User preferences do not perfectly align with benchmark results—72% of users prefer DiVA despite it not being optimal across all benchmark tasks.
DiVA achieves superior user satisfaction while requiring over 100x less training compute.
Distillation inherits the pitfalls of the text LLM (e.g., Llama's tendency to output Latin transliterations for Chinese/Japanese, or assuming text is always humorous).
Reusing the Whisper decoder is a key engineering innovation, bypassing the massive overhead of training a Q-Former from scratch.

Highlights & Insights¶

Paradigm Innovation: Replacing SFT with distillation addresses the dual challenges of "forgetting" and "data scarcity," charting a new path for Speech LLM training.
Extreme Efficiency: Outstanding performance is achieved with only 3.5k hours of data and 12 hours of training, outpacing Qwen 2 Audio which utilizes over 50k hours and DPO.
Mathematical Elegance: The proof showing that the L2 distance is a subset of KL divergence minimization when sharing the output matrix simplifies complex KL distillation into straightforward L2 regression.
Whisper Decoder Reuse: A component completely overlooked by prior works becomes a critical source for initialization.
Open Research: Uses entirely open-source data and code, releasing full training code rather than just inference weights.

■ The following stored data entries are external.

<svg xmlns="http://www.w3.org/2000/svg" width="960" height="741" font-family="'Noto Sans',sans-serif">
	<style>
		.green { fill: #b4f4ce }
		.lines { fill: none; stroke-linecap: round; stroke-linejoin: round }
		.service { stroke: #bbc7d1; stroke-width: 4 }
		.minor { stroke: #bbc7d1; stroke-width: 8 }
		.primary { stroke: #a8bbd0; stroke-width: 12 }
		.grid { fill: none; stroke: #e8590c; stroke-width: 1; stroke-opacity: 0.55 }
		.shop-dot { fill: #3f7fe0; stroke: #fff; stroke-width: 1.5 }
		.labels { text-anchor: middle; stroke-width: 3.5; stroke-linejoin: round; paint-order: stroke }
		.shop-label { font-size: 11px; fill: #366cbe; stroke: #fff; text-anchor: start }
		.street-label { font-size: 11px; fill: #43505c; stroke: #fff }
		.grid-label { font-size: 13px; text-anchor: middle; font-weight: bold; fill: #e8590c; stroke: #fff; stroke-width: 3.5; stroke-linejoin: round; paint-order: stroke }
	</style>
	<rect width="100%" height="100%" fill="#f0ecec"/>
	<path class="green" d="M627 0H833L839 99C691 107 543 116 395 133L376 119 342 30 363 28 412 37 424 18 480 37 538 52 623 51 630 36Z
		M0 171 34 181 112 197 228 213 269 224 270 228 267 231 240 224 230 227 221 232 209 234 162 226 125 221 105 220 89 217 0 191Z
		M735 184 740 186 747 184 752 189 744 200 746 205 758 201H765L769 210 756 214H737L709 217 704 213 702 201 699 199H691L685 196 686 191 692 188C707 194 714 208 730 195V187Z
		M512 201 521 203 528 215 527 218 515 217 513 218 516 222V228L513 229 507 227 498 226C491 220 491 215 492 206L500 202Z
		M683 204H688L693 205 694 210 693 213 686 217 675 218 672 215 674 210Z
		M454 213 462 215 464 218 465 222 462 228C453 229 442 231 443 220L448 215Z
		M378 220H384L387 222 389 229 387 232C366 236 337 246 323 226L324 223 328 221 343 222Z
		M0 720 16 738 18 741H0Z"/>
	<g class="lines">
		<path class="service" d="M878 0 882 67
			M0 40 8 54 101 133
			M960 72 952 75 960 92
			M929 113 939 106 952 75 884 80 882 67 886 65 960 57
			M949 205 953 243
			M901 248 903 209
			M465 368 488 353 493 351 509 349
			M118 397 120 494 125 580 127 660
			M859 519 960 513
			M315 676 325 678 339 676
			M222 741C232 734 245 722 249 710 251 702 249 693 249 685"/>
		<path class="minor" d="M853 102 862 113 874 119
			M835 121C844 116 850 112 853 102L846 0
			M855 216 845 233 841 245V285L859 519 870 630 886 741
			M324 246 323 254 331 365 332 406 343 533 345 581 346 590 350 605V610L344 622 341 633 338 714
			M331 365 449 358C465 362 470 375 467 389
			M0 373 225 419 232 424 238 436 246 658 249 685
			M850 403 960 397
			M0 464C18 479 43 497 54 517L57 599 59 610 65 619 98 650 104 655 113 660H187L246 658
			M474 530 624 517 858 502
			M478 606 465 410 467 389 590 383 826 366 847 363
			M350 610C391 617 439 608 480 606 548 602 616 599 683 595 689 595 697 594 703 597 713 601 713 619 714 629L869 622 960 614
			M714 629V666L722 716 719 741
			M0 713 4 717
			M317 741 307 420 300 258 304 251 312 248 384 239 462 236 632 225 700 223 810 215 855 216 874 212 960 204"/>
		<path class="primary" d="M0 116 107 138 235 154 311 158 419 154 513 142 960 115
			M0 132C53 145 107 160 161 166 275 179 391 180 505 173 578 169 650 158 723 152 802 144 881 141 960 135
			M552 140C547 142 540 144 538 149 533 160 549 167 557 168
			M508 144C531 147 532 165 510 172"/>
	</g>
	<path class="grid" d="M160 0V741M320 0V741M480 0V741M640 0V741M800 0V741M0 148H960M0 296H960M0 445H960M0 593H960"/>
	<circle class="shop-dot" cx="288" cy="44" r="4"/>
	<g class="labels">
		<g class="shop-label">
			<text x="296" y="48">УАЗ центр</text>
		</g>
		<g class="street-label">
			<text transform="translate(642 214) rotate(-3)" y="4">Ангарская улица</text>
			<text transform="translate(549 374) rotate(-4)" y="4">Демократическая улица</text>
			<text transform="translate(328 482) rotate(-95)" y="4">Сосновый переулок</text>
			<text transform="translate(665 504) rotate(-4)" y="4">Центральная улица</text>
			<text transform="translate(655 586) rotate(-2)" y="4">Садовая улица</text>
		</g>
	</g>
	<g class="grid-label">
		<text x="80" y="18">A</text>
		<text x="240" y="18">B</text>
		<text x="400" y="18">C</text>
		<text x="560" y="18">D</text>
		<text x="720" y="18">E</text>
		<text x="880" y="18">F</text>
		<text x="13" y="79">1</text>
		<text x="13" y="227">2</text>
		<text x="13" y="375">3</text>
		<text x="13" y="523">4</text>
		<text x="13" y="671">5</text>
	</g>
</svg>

Limitations & Future Work¶

Inherits the limitations of Llama 3 (e.g., transliteration bias in Chinese/Japanese translation, misjudgment of humor/sarcasm).
Pure prosody understanding remains weak—sarcasm and humor detection perform close to random guessing.
Trained exclusively on English CommonVoice; multi-lingual scenarios are not fully validated.
The "last \(N\)" alignment strategy in the token alignment loss may not be optimal.
Distillation in the speech generation (TTS) direction remains unexplored.
The user study is small-scale (53 participants, 522 evaluations), leaving room for larger-scale validation.

Establishes a direct contrast with SALMONN and the Qwen Audio series, showcasing a fundamentally different training paradigm.
Extension of context distillation to cross-modal applications—from text to speech, which could generalize to image, video, and other modalities.
The Q-Former initialization strategy can inspire other cross-modal alignment research.
Delivers an elegant solution to the general problem of "how to efficiently transfer LLM capabilities to a new modality."

Rating¶

Novelty: ⭐⭐⭐⭐⭐ Paradigm-shifting innovation of using cross-modal distillation instead of SFT, combined with the clever reuse of the Whisper decoder.
Experimental Thoroughness: ⭐⭐⭐⭐ Covers spoken QA, classification, translation, user studies, and ablation studies, although translation results are mixed.
Writing Quality: ⭐⭐⭐⭐⭐ Clear motivation, elegant mathematical derivation, tight structure, and excellent readability.
Value: ⭐⭐⭐⭐⭐ Charts a highly efficient and open path forward for the Speech LLM field.